The legislation would require the U.S. Department of Labor to track firms that move call center jobs overseas; the firms would then be ineligible for any direct or indirect federal loans or loan guarantees for five years.
According to CWA, total customer service/call center employment has dropped from 5.2 million in 2006 to 4.7 million in 2010, a loss of approximately 500,000 jobs in 4 years. The union says companies have taken millions in incentives from local taxpayers to open call centers in the U.S., only to offshore their operations a short time later and leave local communities devastated and still paying the bill.
U.S. lawmakers have made several unsuccessful attempts in the past to penalize corporations that send their call center operations off shore. To date, such proposed penalties have not made it into law. In 2010, Senator Charles Schumer (D, NY) said he would introduce legislation that would impose a $0.25-per-call excise tax on any customer service call placed in the U.S. that was transferred to a foreign call center and would require firms to inform U.S. customers when their call was being directed to foreign centers. Schumer never introduced the legislation.

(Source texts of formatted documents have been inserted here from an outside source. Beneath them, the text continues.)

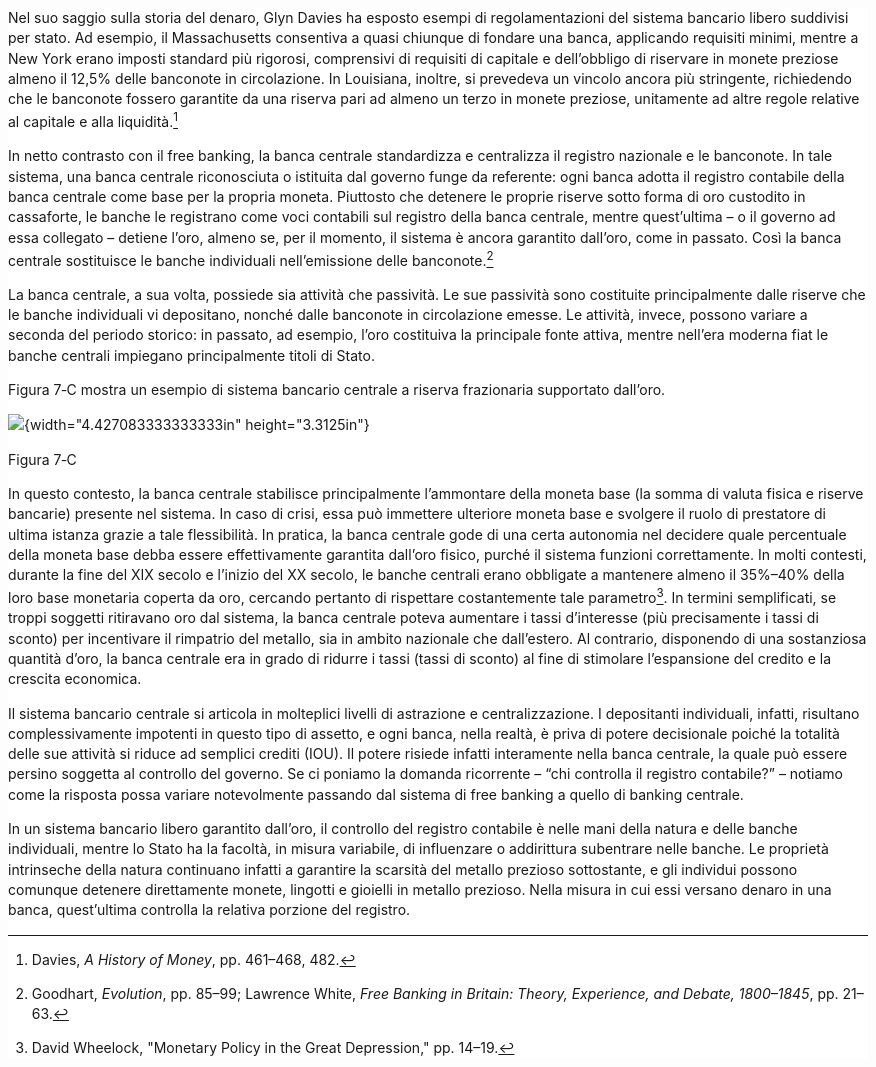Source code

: Nel suo saggio sulla storia del denaro, Glyn Davies ha esposto esempi di regolamentazioni del sistema bancario libero suddivisi per stato. Ad esempio, il Massachusetts consentiva a quasi chiunque di fondare una banca, applicando requisiti minimi, mentre a New York erano imposti standard più rigorosi, comprensivi di requisiti di capitale e dell’obbligo di riservare in monete preziose almeno il 12,5% delle banconote in circolazione. In Louisiana, inoltre, si prevedeva un vincolo ancora più stringente, richiedendo che le banconote fossero garantite da una riserva pari ad almeno un terzo in monete preziose, unitamente ad altre regole relative al capitale e alla liquidità.[^110]

In netto contrasto con il free banking, la banca centrale standardizza e centralizza il registro nazionale e le banconote. In tale sistema, una banca centrale riconosciuta o istituita dal governo funge da referente: ogni banca adotta il registro contabile della banca centrale come base per la propria moneta. Piuttosto che detenere le proprie riserve sotto forma di oro custodito in cassaforte, le banche le registrano come voci contabili sul registro della banca centrale, mentre quest’ultima – o il governo ad essa collegato – detiene l’oro, almeno se, per il momento, il sistema è ancora garantito dall’oro, come in passato. Così la banca centrale sostituisce le banche individuali nell’emissione delle banconote.[^111]

La banca centrale, a sua volta, possiede sia attività che passività. Le sue passività sono costituite principalmente dalle riserve che le banche individuali vi depositano, nonché dalle banconote in circolazione emesse. Le attività, invece, possono variare a seconda del periodo storico: in passato, ad esempio, l’oro costituiva la principale fonte attiva, mentre nell’era moderna fiat le banche centrali impiegano principalmente titoli di Stato.

Figura 7‑C mostra un esempio di sistema bancario centrale a riserva frazionaria supportato dall’oro.

![](media/image5.png){width="4.427083333333333in" height="3.3125in"}

Figura 7‑C

In questo contesto, la banca centrale stabilisce principalmente l’ammontare della moneta base (la somma di valuta fisica e riserve bancarie) presente nel sistema. In caso di crisi, essa può immettere ulteriore moneta base e svolgere il ruolo di prestatore di ultima istanza grazie a tale flessibilità. In pratica, la banca centrale gode di una certa autonomia nel decidere quale percentuale della moneta base debba essere effettivamente garantita dall’oro fisico, purché il sistema funzioni correttamente. In molti contesti, durante la fine del XIX secolo e l’inizio del XX secolo, le banche centrali erano obbligate a mantenere almeno il 35%–40% della loro base monetaria coperta da oro, cercando pertanto di rispettare costantemente tale parametro[^112]. In termini semplificati, se troppi soggetti ritiravano oro dal sistema, la banca centrale poteva aumentare i tassi d’interesse (più precisamente i tassi di sconto) per incentivare il rimpatrio del metallo, sia in ambito nazionale che dall’estero. Al contrario, disponendo di una sostanziosa quantità d’oro, la banca centrale era in grado di ridurre i tassi (tassi di sconto) al fine di stimolare l’espansione del credito e la crescita economica.

Il sistema bancario centrale si articola in molteplici livelli di astrazione e centralizzazione. I depositanti individuali, infatti, risultano complessivamente impotenti in questo tipo di assetto, e ogni banca, nella realtà, è priva di potere decisionale poiché la totalità delle sue attività si riduce ad semplici crediti (IOU). Il potere risiede infatti interamente nella banca centrale, la quale può essere persino soggetta al controllo del governo. Se ci poniamo la domanda ricorrente – “chi controlla il registro contabile?” – notiamo come la risposta possa variare notevolmente passando dal sistema di free banking a quello di banking centrale.

In un sistema bancario libero garantito dall’oro, il controllo del registro contabile è nelle mani della natura e delle banche individuali, mentre lo Stato ha la facoltà, in misura variabile, di influenzare o addirittura subentrare nelle banche. Le proprietà intrinseche della natura continuano infatti a garantire la scarsità del metallo prezioso sottostante, e gli individui possono comunque detenere direttamente monete, lingotti e gioielli in metallo prezioso. Nella misura in cui essi versano denaro in una banca, quest’ultima controlla la relativa porzione del registro.


[^107]: Quinn, "Goldsmith Banking."
[^108]: Lawrence White, *The Theory of Monetary Institutions*, 57--73.
[^109]: George Selgin, *The Theory of Free Banking: Money Supply Under Competitive Note Issue*.
[^110]: Davies, *A History of Money*, pp. 461–468, 482.
[^111]: Goodhart, *Evolution*, pp. 85–99; Lawrence White, *Free Banking in Britain: Theory, Experience, and Debate, 1800–1845*, pp. 21–63.
[^112]: David Wheelock, "Monetary Policy in the Great Depression," pp. 14–19.
[^113]: Farley Grubb, "The Continental Dollar: What Happened to It after 1779?"
[^114]: U.S. Mint, *Coinage Act of April 2, 1792*.
[^115]: Andrew Hill, *The Second Bank of the United States*, 2–5.
[^116]: Kurt Schuler, *The World History of Free Banking*, 14–37.
[^117]: George Selgin and Lawrence White, *Monetary Reform and the Redemption of National Bank Notes, 1863–1913*.
[^118]: Ben Baack, *America's First Monetary Policy: Inflation and Seigniorage During the Revolutionary War*.
[^119]: Gretchen Ritter, *Goldbugs and Greenbacks: The Antimonopoly Tradition and the Politics of Finance in America, 1865–1896.*
[^120]: Allen Meltzer, *A History of the Federal Reserve, Volume 1: 1913–1951*, pp. 65–68.
[^121]: Henry Mark Holzer, "How Americans Lost Their Right To Own Gold And Became Criminals in the Process."
[^122]: Alioth Finance, "Inflation Calculator," U.S. Official Inflation Data.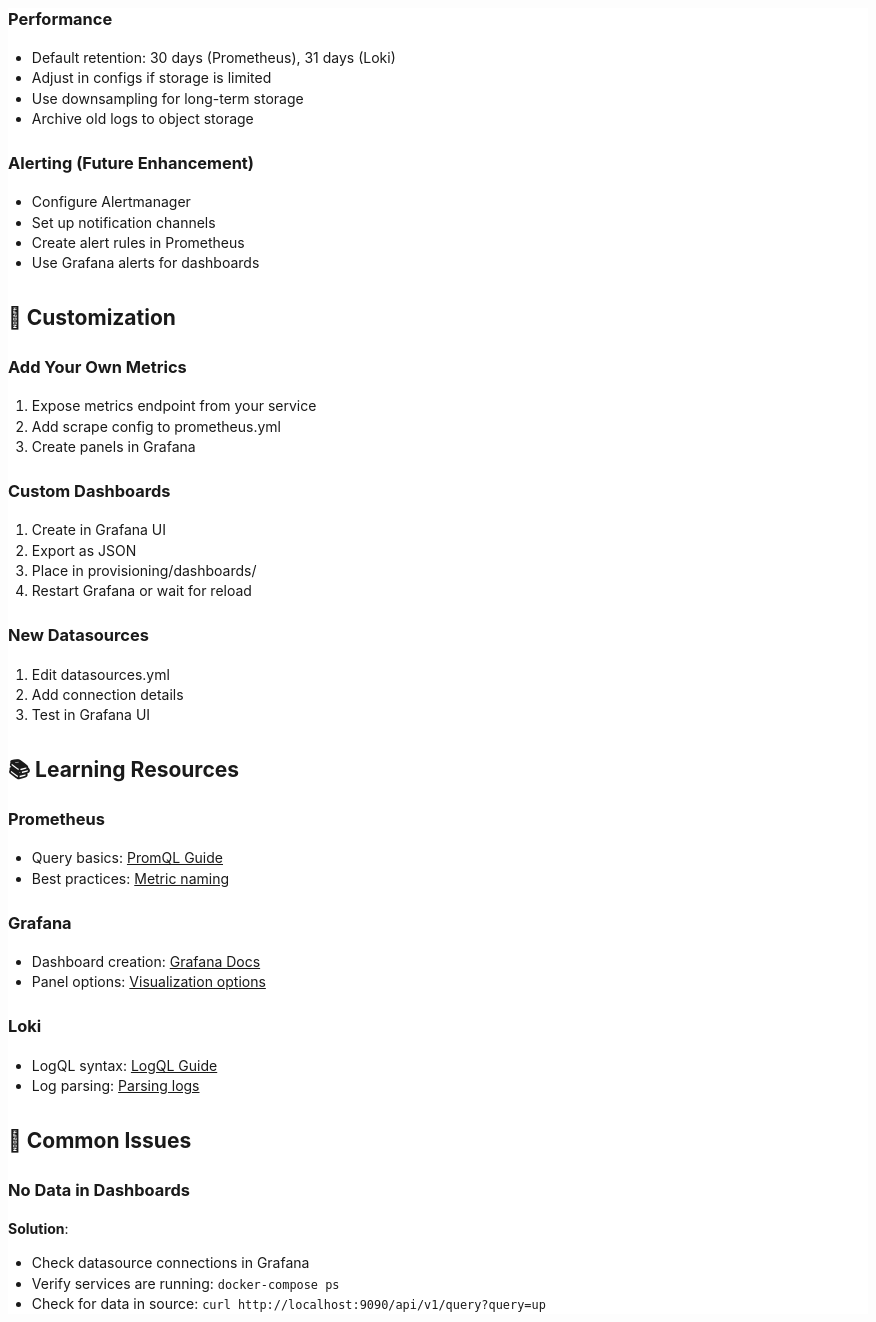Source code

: ### Performance
- Default retention: 30 days (Prometheus), 31 days (Loki)
- Adjust in configs if storage is limited
- Use downsampling for long-term storage
- Archive old logs to object storage

### Alerting (Future Enhancement)
- Configure Alertmanager
- Set up notification channels
- Create alert rules in Prometheus
- Use Grafana alerts for dashboards

## 🔧 Customization

### Add Your Own Metrics
1. Expose metrics endpoint from your service
2. Add scrape config to prometheus.yml
3. Create panels in Grafana

### Custom Dashboards
1. Create in Grafana UI
2. Export as JSON
3. Place in provisioning/dashboards/
4. Restart Grafana or wait for reload

### New Datasources
1. Edit datasources.yml
2. Add connection details
3. Test in Grafana UI

## 📚 Learning Resources

### Prometheus
- Query basics: [PromQL Guide](https://prometheus.io/docs/prometheus/latest/querying/basics/)
- Best practices: [Metric naming](https://prometheus.io/docs/practices/naming/)

### Grafana
- Dashboard creation: [Grafana Docs](https://grafana.com/docs/grafana/latest/dashboards/)
- Panel options: [Visualization options](https://grafana.com/docs/grafana/latest/panels/)

### Loki
- LogQL syntax: [LogQL Guide](https://grafana.com/docs/loki/latest/logql/)
- Log parsing: [Parsing logs](https://grafana.com/docs/loki/latest/logql/log_queries/)

## 🐛 Common Issues

### No Data in Dashboards
**Solution**: 
- Check datasource connections in Grafana
- Verify services are running: `docker-compose ps`
- Check for data in source: `curl http://localhost:9090/api/v1/query?query=up`
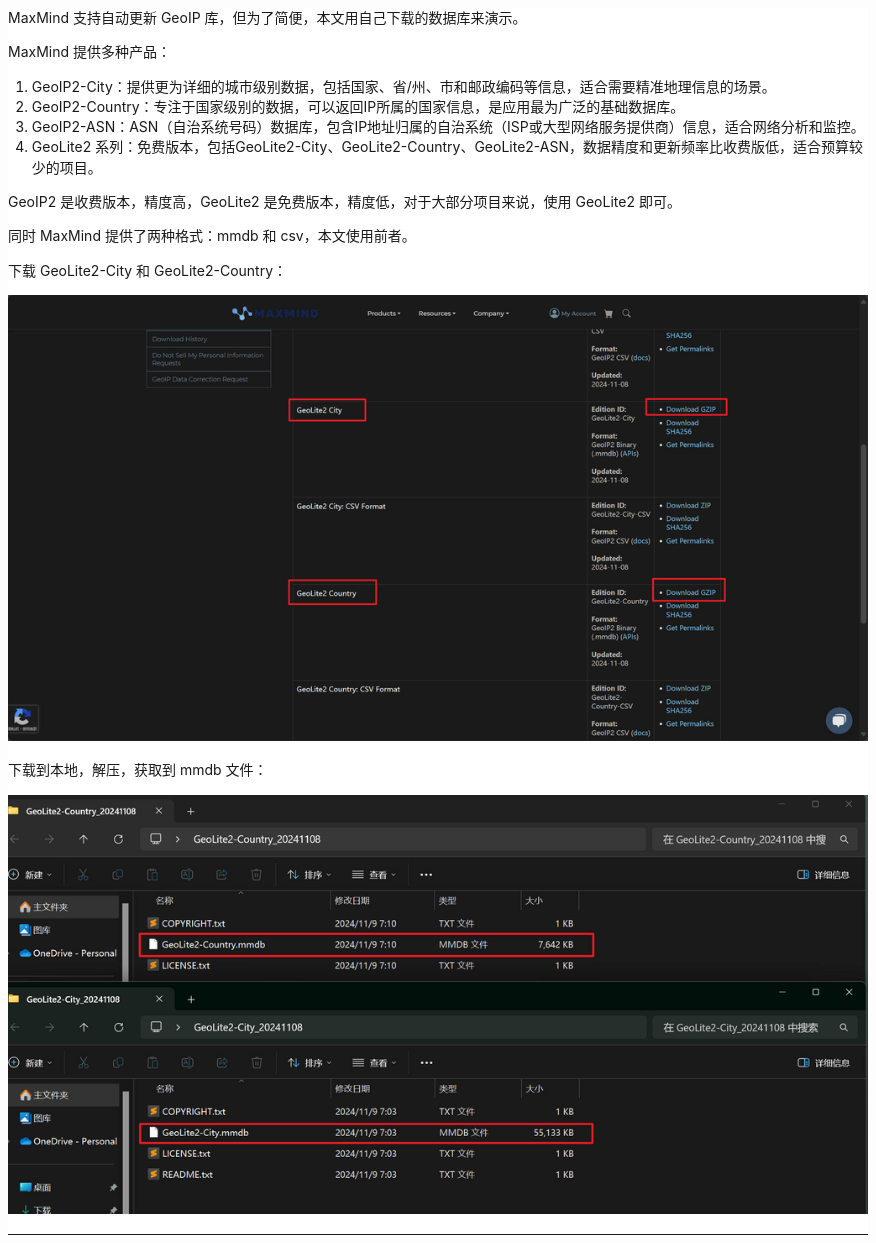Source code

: MaxMind 支持自动更新 GeoIP 库，但为了简便，本文用自己下载的数据库来演示。

MaxMind 提供多种产品：

1. GeoIP2-City：提供更为详细的城市级别数据，包括国家、省/州、市和邮政编码等信息，适合需要精准地理信息的场景。
2. GeoIP2-Country：专注于国家级别的数据，可以返回IP所属的国家信息，是应用最为广泛的基础数据库。
3. GeoIP2-ASN：ASN（自治系统号码）数据库，包含IP地址归属的自治系统（ISP或大型网络服务提供商）信息，适合网络分析和监控。
4. GeoLite2 系列：免费版本，包括GeoLite2-City、GeoLite2-Country、GeoLite2-ASN，数据精度和更新频率比收费版低，适合预算较少的项目。

GeoIP2 是收费版本，精度高，GeoLite2 是免费版本，精度低，对于大部分项目来说，使用 GeoLite2 即可。

同时 MaxMind 提供了两种格式：mmdb 和 csv，本文使用前者。

下载 GeoLite2-City 和 GeoLite2-Country：

![](./images/3.jpg)

下载到本地，解压，获取到 mmdb 文件：

![](./images/4.jpg)

---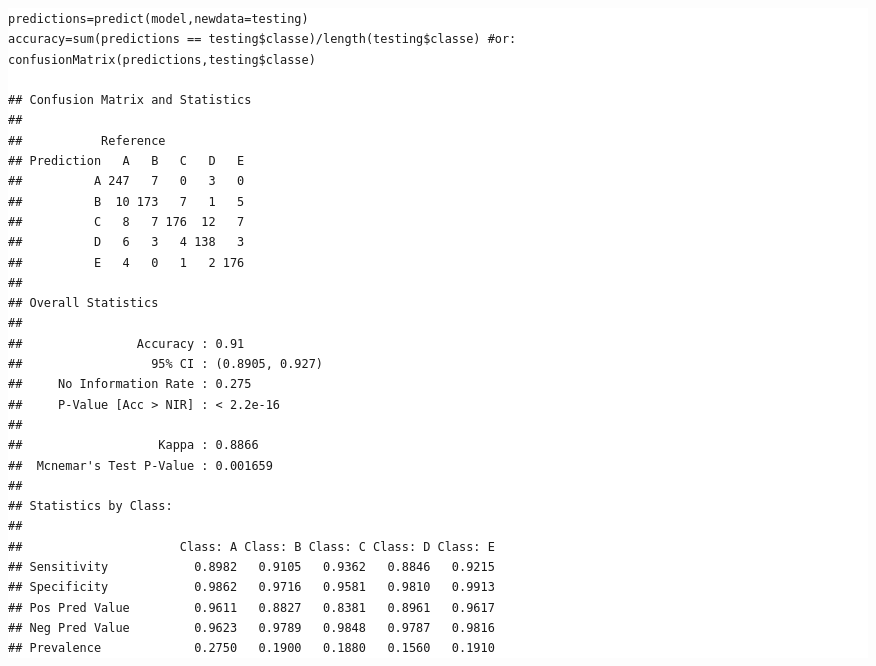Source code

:     predictions=predict(model,newdata=testing)
    accuracy=sum(predictions == testing$classe)/length(testing$classe) #or:
    confusionMatrix(predictions,testing$classe)

    ## Confusion Matrix and Statistics
    ## 
    ##           Reference
    ## Prediction   A   B   C   D   E
    ##          A 247   7   0   3   0
    ##          B  10 173   7   1   5
    ##          C   8   7 176  12   7
    ##          D   6   3   4 138   3
    ##          E   4   0   1   2 176
    ## 
    ## Overall Statistics
    ##                                          
    ##                Accuracy : 0.91           
    ##                  95% CI : (0.8905, 0.927)
    ##     No Information Rate : 0.275          
    ##     P-Value [Acc > NIR] : < 2.2e-16      
    ##                                          
    ##                   Kappa : 0.8866         
    ##  Mcnemar's Test P-Value : 0.001659       
    ## 
    ## Statistics by Class:
    ## 
    ##                      Class: A Class: B Class: C Class: D Class: E
    ## Sensitivity            0.8982   0.9105   0.9362   0.8846   0.9215
    ## Specificity            0.9862   0.9716   0.9581   0.9810   0.9913
    ## Pos Pred Value         0.9611   0.8827   0.8381   0.8961   0.9617
    ## Neg Pred Value         0.9623   0.9789   0.9848   0.9787   0.9816
    ## Prevalence             0.2750   0.1900   0.1880   0.1560   0.1910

However, Bishop has gained some traction in his efforts to ensure that taxpayer dollars do not benefit companies that choose to relocate jobs overseas despite slow job growth in the United States. In 2010, he supported an effort that successfully forced the United States Agency for International Development (USAID) to drop a program that would have used approximately $10 million in taxpayer funds to help train workers in Sri Lanka for jobs in the outsourcing industry.
The Challenge of Repatriating Call Centers
Savings in cost per call and cost per minute have lured many a U.S. firm to offshore its contact center operations. Recent arguments against the practice have focused on customer-centric metrics such as first-call resolution and related backlash in customer satisfaction ratings.
Earlier this year, citing a lack of quality service and actual cost savings from offshore outsourcing efforts, Delta Airlines Inc. said it would stop sending U.S. customer calls to its offshore call center, and US Airways LLC announced plans to close its Manila call center.
For most organizations, however, cost remains the greatest challenge in bringing call centers back onshore is cost. How will the company deliver a quality customer experience with home-shore call centers at a comparable price to offshoring?
Technology to Meet the Home-shoring Challenge
The call center is charged with meeting dynamic customer demands, oftentimes in always-on mode, at the lowest possible cost.
One trend that is helping organizations do this with home-shore agents is remote agent technologies, and government efforts to expand the U.S.-based broadband infrastructure are increasing the pool of available call center agent candidates.
Further aiding the availability and quality of remote resources is cloud-based, or hosted, call center solutions.
Cloud-based solutions offer call centers an option for cost management in allowing them to hire agents in areas where the labor costs are less than the current area, according to a white paper released by ICMI in December. Using normal attrition, the call center can replace agents that leave with agents in a lower-cost labor market. For a 100-seat call center with a 30% attrition rate over a period of two years, agent salary costs could be reduced by as much as $3 per hour.